La chronique de Jessica Jaccoud
Un homme violent avec sa femme peut-il être un bon père?

En Suisse, les violences conjugales disparaissent souvent des radars lors des séparations. La conseillère nationale PS (VD) Jessica Jaccoud dénonce un droit de la famille qui est devenu l'angle mort de la lutte contre les violences faites aux femmes.
Jessica Jaccoud dénonce la Suisse qui ne protège plus les victimes de violences domestiques quand elles deviennent des mères qui se séparent.
Photo: Blick
Jessica Jaccoud
Jessica JaccoudChroniqueuse Blick - conseillère nationale PS (VD) et co-présidente des Femmes socialistes suisses

Cette question met mal à l'aise. À peine posée, certains répondent déjà qu'il faut faire attention aux amalgames, que les conflits de couple ne concernent pas les enfants, ou encore qu'il ne faut pas priver les enfants d’un père. Mais ce n'est pas la question.

La question est la suivante: lorsqu'un homme frappe, menace, humilie, injurie ou terrorise la mère de ses enfants, les autorités doivent-elles considérer que cela n'a aucune incidence sur ses compétences parentales? Aujourd'hui, en Suisse, la réponse est encore trop souvent oui.

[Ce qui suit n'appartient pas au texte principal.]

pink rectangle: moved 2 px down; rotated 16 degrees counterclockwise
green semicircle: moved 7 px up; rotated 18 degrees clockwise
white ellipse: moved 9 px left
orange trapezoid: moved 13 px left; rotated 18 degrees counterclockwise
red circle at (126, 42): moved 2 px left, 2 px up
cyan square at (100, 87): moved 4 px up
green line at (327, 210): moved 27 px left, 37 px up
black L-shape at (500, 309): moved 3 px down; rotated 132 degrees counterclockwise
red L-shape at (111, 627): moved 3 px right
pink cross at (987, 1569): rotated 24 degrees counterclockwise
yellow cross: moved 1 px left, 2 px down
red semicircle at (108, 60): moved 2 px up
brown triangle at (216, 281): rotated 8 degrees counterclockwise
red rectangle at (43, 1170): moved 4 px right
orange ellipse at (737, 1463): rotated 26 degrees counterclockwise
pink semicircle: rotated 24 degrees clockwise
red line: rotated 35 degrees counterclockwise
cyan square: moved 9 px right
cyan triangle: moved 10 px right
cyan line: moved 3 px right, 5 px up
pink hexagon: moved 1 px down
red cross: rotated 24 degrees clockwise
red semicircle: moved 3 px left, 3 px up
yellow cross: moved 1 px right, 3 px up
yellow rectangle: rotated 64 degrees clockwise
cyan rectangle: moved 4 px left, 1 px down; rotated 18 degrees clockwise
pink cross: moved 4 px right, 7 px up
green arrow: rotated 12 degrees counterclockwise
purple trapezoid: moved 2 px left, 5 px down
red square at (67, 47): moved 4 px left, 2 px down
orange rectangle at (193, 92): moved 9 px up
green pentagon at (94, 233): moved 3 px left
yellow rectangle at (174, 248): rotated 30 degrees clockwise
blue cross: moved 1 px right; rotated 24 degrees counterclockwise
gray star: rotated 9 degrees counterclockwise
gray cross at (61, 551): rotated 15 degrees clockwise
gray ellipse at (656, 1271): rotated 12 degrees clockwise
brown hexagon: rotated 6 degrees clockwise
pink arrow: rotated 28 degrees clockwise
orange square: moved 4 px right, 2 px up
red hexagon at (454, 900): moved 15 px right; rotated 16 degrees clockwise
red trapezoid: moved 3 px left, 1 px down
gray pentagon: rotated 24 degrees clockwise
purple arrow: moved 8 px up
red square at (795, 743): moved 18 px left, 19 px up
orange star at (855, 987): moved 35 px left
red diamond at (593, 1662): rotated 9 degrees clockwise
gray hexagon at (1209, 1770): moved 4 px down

Soudain, la violence disparaît du radar

Nous avons construit des politiques publiques contre les violences domestiques. Nous finançons des foyers d'accueil. Nous éloignons les auteurs. Nous installons des bracelets électroniques. Nous reconnaissons enfin que les violences faites aux femmes sont un problème de société.

Et puis arrive la séparation. Soudain, la violence disparaît du radar. On recommence à parler de «conflit parental», de «coopération», de «coparentalité». Comme si la violence n'était qu'un problème de communication entre deux adultes incapables de s'entendre.

Pourtant, les conclusions des études scientifiques sont claires. Les enfants exposés aux violences au sein du couple parental ne sont pas de simples témoins. Ils en sont des victimes directes. Les conséquences peuvent être lourdes et durables pour eux, comme pour leur mère.

La sécurité des enfants avant tout le reste?

Le plus troublant est que la violence n'est même pas systématiquement investiguée par les magistrats dans les procédures de séparation et de divorce. Et lorsqu'elle est connue, elle n'entraîne pas nécessairement une remise en question de l'autorité parentale, de la garde ou du droit de visite.

Autrement dit: nous protégeons les victimes de violences domestiques. Sauf lorsqu'elles deviennent des mères qui se séparent. Cette contradiction a un nom. Le droit de la famille est devenu l'angle mort de la lutte contre les violences faites aux femmes.

«
La vraie question est beaucoup plus simple. Quand la violence est présente, sommes-nous prêts à faire passer la sécurité des enfants avant tout le reste?
»

Cette semaine, une majorité du Conseil national a accepté mon postulat demandant au Conseil fédéral d'examiner si la Suisse respecte réellement ses engagements internationaux dans ce domaine et si notre droit protège suffisamment les enfants et le parent victime après une séparation. Je me réjouis de ce vote. Non pas parce qu'il apporte des réponses. Mais parce qu'il reconnaît enfin qu'il existe un problème.

Car au fond, la question n'est pas de savoir si nous sommes favorables à la coparentalité. Bien sûr que nous le sommes. La vraie question est beaucoup plus simple. Quand la violence est présente, sommes-nous prêts à faire passer la sécurité des enfants avant tout le reste?

Tant que nous n'aurons pas répondu clairement à cette question, nous continuerons à demander à certaines femmes et à certains enfants de rester en contact avec la violence au moment même où ils devraient enfin pouvoir s'en éloigner.